WORK TASK: For any picture in the lines below, please leave it out and copy the rest exactly.

DATASET CONTENT:
+---+
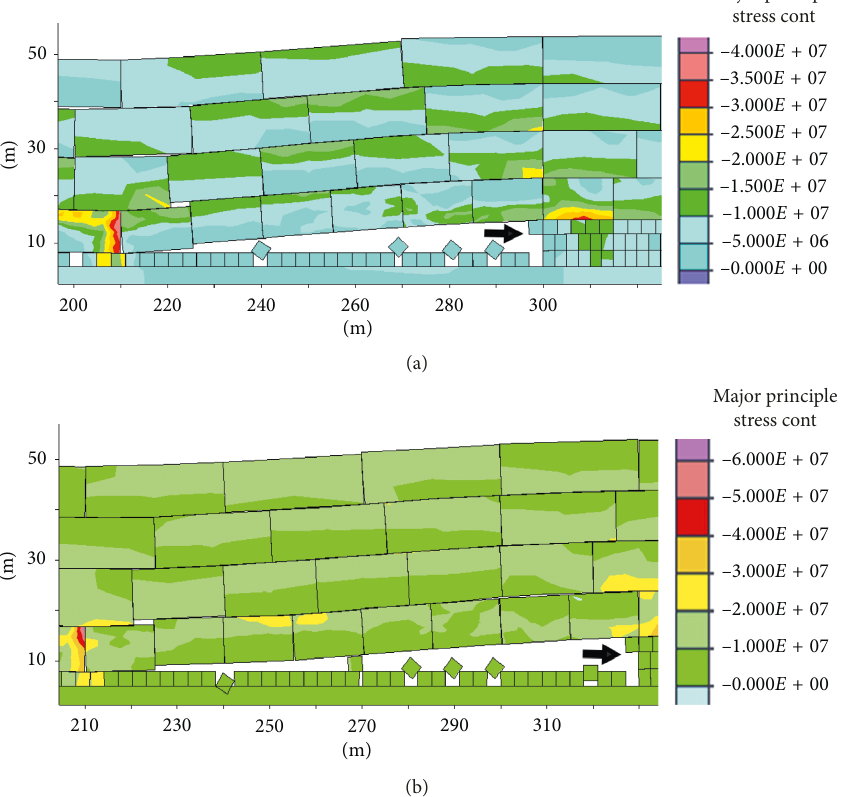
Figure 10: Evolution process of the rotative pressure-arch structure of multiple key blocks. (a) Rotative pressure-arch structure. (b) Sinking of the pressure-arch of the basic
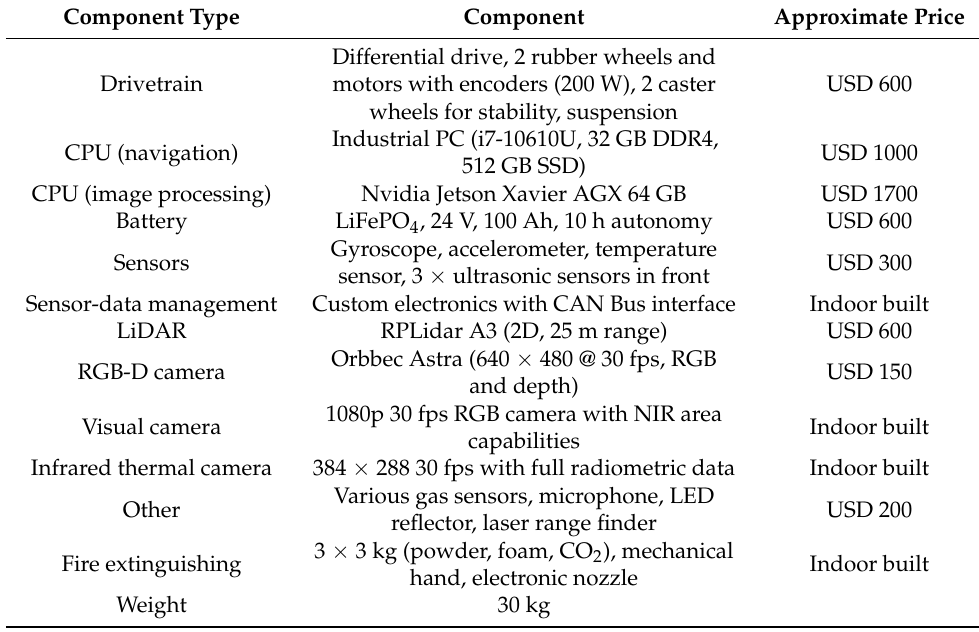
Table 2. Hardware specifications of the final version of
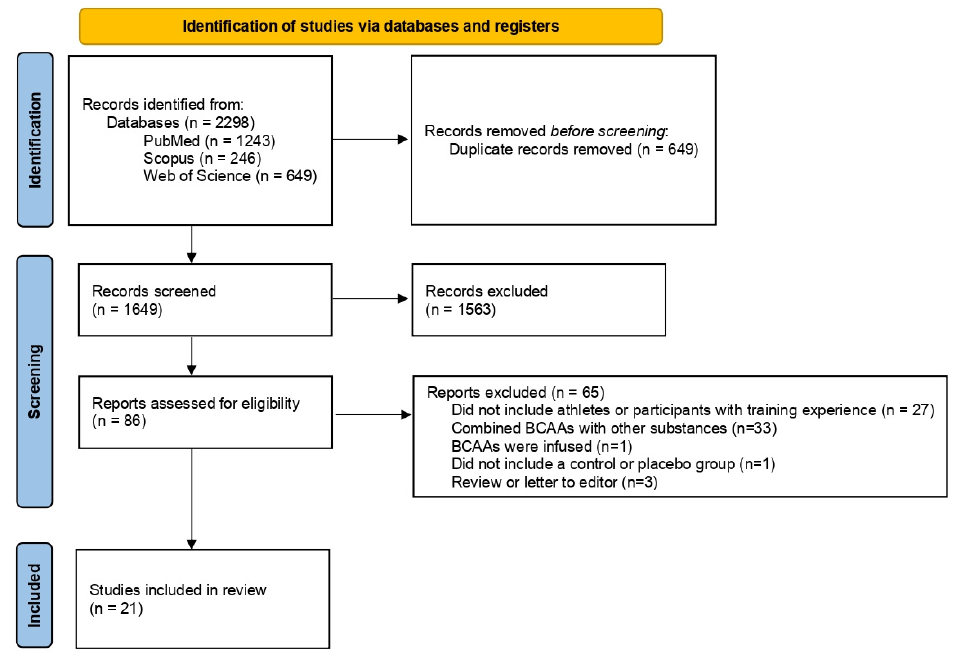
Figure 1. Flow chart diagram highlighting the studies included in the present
+---+
THE COMPLETED TASK:
Figure 10: Evolution process of the rotative pressure-arch structure of multiple key blocks. (a) Rotative pressure-arch structure. (b) Sinking of the pressure-arch of the basic
Table 2. Hardware specifications of the final version of
Figure 1. Flow chart diagram highlighting the studies included in the present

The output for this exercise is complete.